US envoy says Allenby crossing from West Bank to Jordan to open 24/7
Following pressure from White House ahead of Biden’s July visit, Tom Nides says move to expand West Bank Palestinians’ travel access ‘will make a real difference in people’s lives’
The Allenby Bridge border crossing between the West Bank and Jordan will begin a pilot in which it will operate 24 hours a day, every day of the week, US Ambassador to Israel Tom Nides announced Wednesday.
All-hours access to the crossing, which is operated by the Israel Airports Authority on the West Bank end of the bridge, was declared as a goal by US President Joe Biden when he visited the country in July. At the time, the US set a deadline for September 30 but Israeli media reports since said it would not be met due to a lack of resources.
Nides announced the development in a tweet and thanked the Prime Minister’s Office, the Transportation Ministry, the airports authority and the government’s Israeli liaison office with the Palestinian territories, known as COGAT.
“It’s worth the investment to get to 24/7 access and will make a real difference in people’s lives!” Nides tweeted.
At a press conference in Jerusalem, Nides said that the pilot was supposed to have started on Friday but was delayed due to the Jewish High Holidays, which began with Rosh Hashanah on Sunday evening and will continue until mid-October. Nides said the Allenby pilot is now scheduled to start on October 24.
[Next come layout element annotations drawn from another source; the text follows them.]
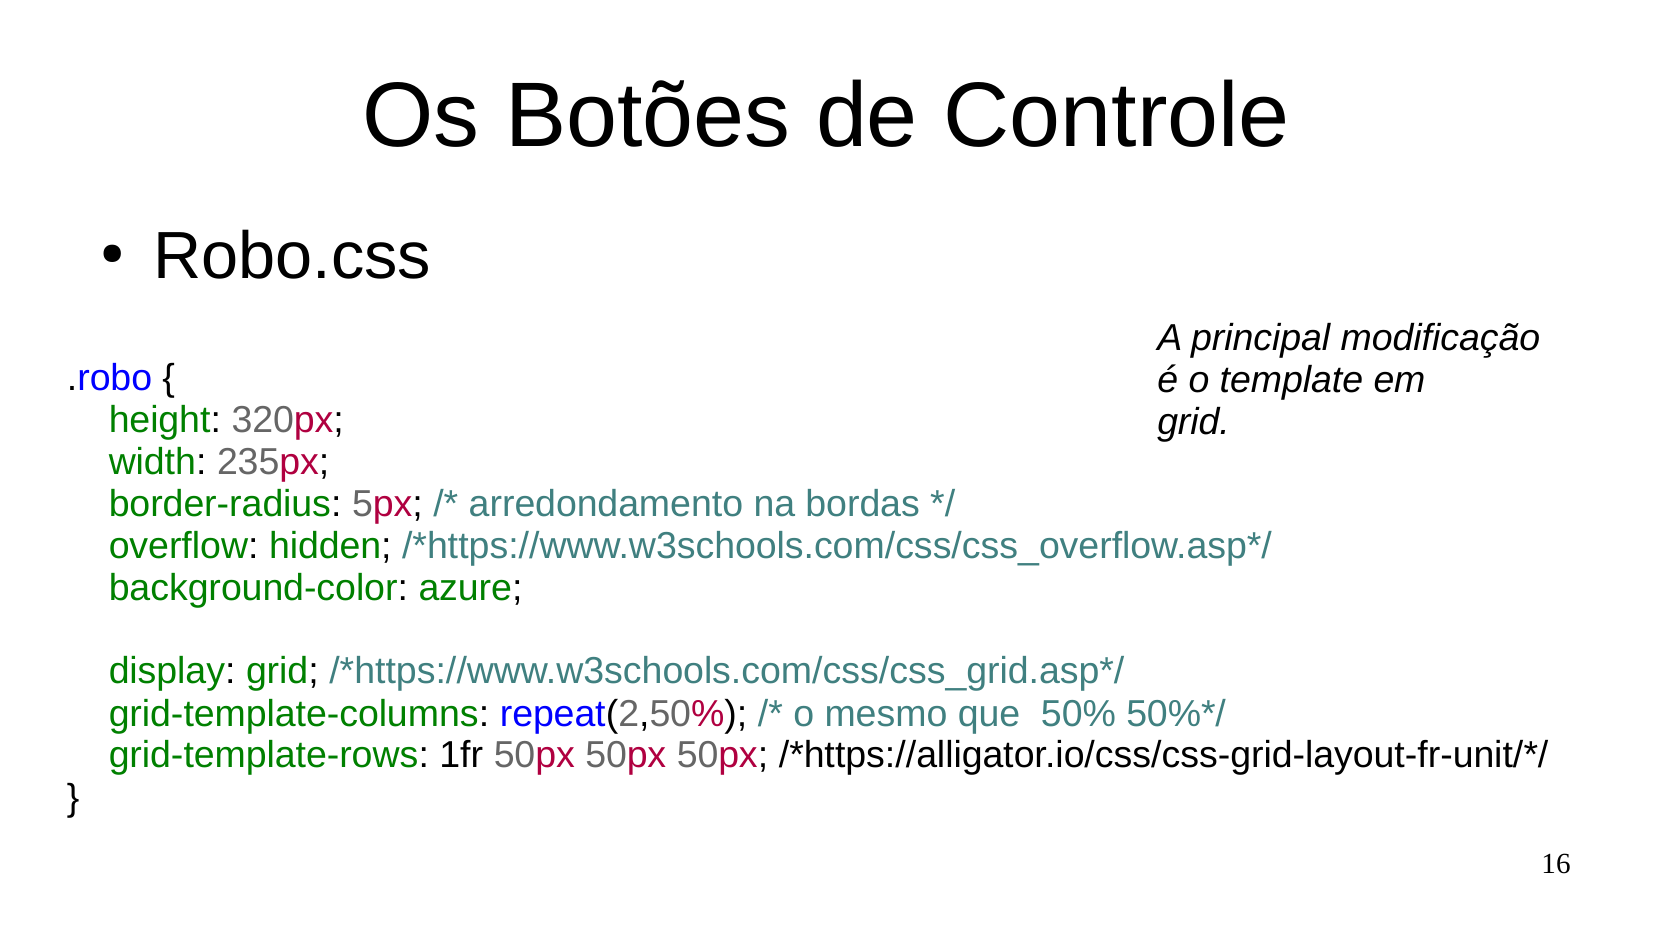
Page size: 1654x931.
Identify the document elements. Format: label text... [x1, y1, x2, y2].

text_box A principal modificação é o template em grid. [1142, 308, 1578, 450]
list Robo.css [82, 217, 1571, 348]
text_box .robo { height: 320px; width: 235px; border-radius: 5px; /* arredondamento na bordas */ overflow: hidden; /*https://www.w3schools.com/css/css_overflow.asp*/ background-color: azure; display: grid; /*https://www.w3schools.com/css/css_grid.asp*/ grid-template-columns: repeat(2,50%); /* o mesmo que 50% 50%*/ grid-template-rows: 1fr 50px 50px 50px; /*https://alligator.io/css/css-grid-layout-fr-unit/*/ } [52, 348, 1584, 868]
title Os Botões de Controle [82, 37, 1571, 193]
The Transportation Ministry confirmed that preparations are underway to have the Allenby crossing between the West Bank and Jordan stay open 24/7 beginning next month. “Yes, we are making preparations with the Airports Authority to open on the date the ambassador said,” the ministry told The Times of Israel.
It was not clear how long the trial period would continue.
The crossing is used almost exclusively by Palestinian West Bank residents en route to Jordan’s capital Amman for international flights.
The Allenby crossing is currently only open from 8 a.m. to 11:30 p.m. during the week and 8 a.m. to 3:30 p.m. on weekends, and queues can last hours or up to an entire day to cross into Jordan, creating a headache for Palestinians.
Earlier this month US Assistant Secretary for Near Eastern Affairs Barbara Leaf told reporters that opening the crossing 24/7 was one of the issues Washington was pushing as a way to improve cooperation between Israel and the Palestinian Authority amid an ongoing spike in West Bank violence.
Leaf reported on her visit to the region in August. She said the Allenby crossing and the granting of 4G cellular access to Palestinians were two projects she had pushed Israel to follow through on. Biden announced the 4G access during his visit too.
In August, the Walla news site reported that after Israel authorities expressed pessimism about meeting the target date, US officials escalated the matter with Transportation Minister Merav Michaeli, demanding that she ensure obligations were fulfilled on time.
While Michaeli apparently committed to trying, she reportedly made it clear to the US representatives that a lack of staff was likely to stand in the way of Israel meeting the September 30 deadline.
Still unsatisfied, the US representatives engaged US National Security Adviser Jake Sullivan to raise the issue when he met later that month in Washington with Defense Minister Benny Gantz, according to the report.